The continuing policy of glasnost has apparently opened several doors for Bible distribution in the Soviet Union. In separate developments, U.S. agencies reported agreements with Soviet officials to print and distribute Scriptures.

The Slavic Gospel Association (SGA) will provide 25,000 Bibles by the end of this month, with an additional 25,000 per month through the end of the year, according to Peter Deyneka, president of SGA. He noted that the Bibles will be distributed for the first time through nonchurch channels such as factories and clubs, and at prices affordable to the average worker.

The American Bible Society reported that the United Bible Societies (UBS) recently signed in Moscow a “memorandum of understanding” with the Russian Orthodox Church, which UBS officials hope will lead to printing Bibles in the Soviet Union. Following that announcement, Russian Orthodox leaders challenged the societies to provide 20 million Bibles for the Soviet Union. According to the UBS, there are an estimated four million copies of the Bible and 60 to 100 million Christians in the Soviet Union.

IVORY COAST

Largest Church Completed

The tallest church in the world, the Ivory Coast’s Basilica of Our Lady of Peace, was scheduled to be completed and dedicated this month in Yamoussoukro, the capital of the West African country. Modeled after Saint Peter’s Basilica in Rome, the church rises from the surrounding bush to more than 500 feet.
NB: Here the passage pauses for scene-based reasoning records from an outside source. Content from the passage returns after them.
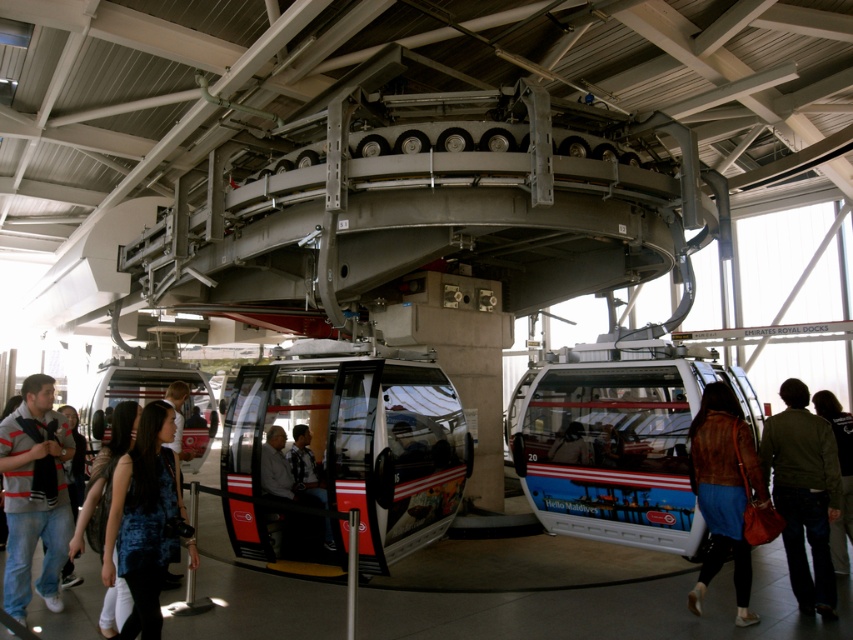
Looking at this image, between blue denim jeans at lower left and dark green jacket at lower right, which one is positioned higher?

blue denim jeans at lower left is above.

Who is more distant from viewer, (132,406) or (844,464)?

Point (844,464)

This screenshot has height=640, width=853. Find the location of `blue denim jeans at lower left`. blue denim jeans at lower left is located at coordinates (105, 467).

The height and width of the screenshot is (640, 853). Describe the element at coordinates (804, 493) in the screenshot. I see `green fabric jacket at lower right` at that location.

Which is in front, point (769, 460) or point (151, 566)?

Point (151, 566)

Is point (801, 444) positioned in front of point (155, 422)?

No, (801, 444) is further to viewer.

At what (x,y) coordinates should I click in order to perform the action: click on green fabric jacket at lower right. Please return your answer as a coordinate pair (x, y). This screenshot has height=640, width=853. Looking at the image, I should click on (804, 493).

Does brown leather jacket at lower right have a larger size compared to blue textured shirt at center?

Yes.

Does brown leather jacket at lower right have a greater width compared to blue textured shirt at center?

Yes.

Image resolution: width=853 pixels, height=640 pixels. Find the location of `brown leather jacket at lower right`. brown leather jacket at lower right is located at coordinates (723, 492).

What are the coordinates of `brown leather jacket at lower right` in the screenshot? It's located at (723, 492).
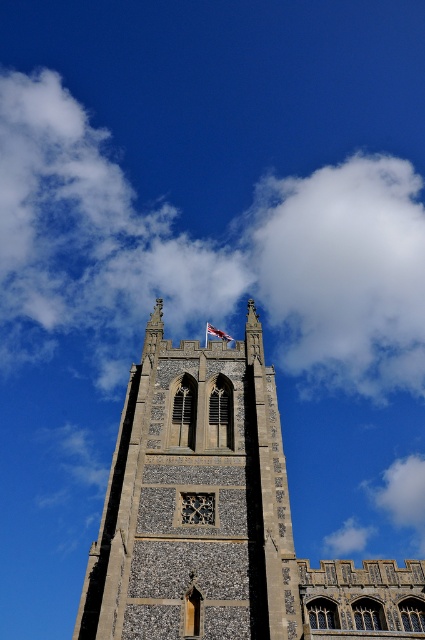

Completed in just three years, the basilica was the pet project of Roman Catholic President Félix Houphouët-Boigny, who envisions the church as a center for the continent’s 73 million Catholics. Its cost of about $200 million—reportedly paid by private donations—has drawn criticism in the developing country. And the surrounding controversy has caused the Vatican to keep a distance from the church. Pope John Paul II did not plan to attend the dedication, and Vatican officials said they have no responsibility to provide the estimated $1.5 million yearly maintenance because they were not consulted on the building.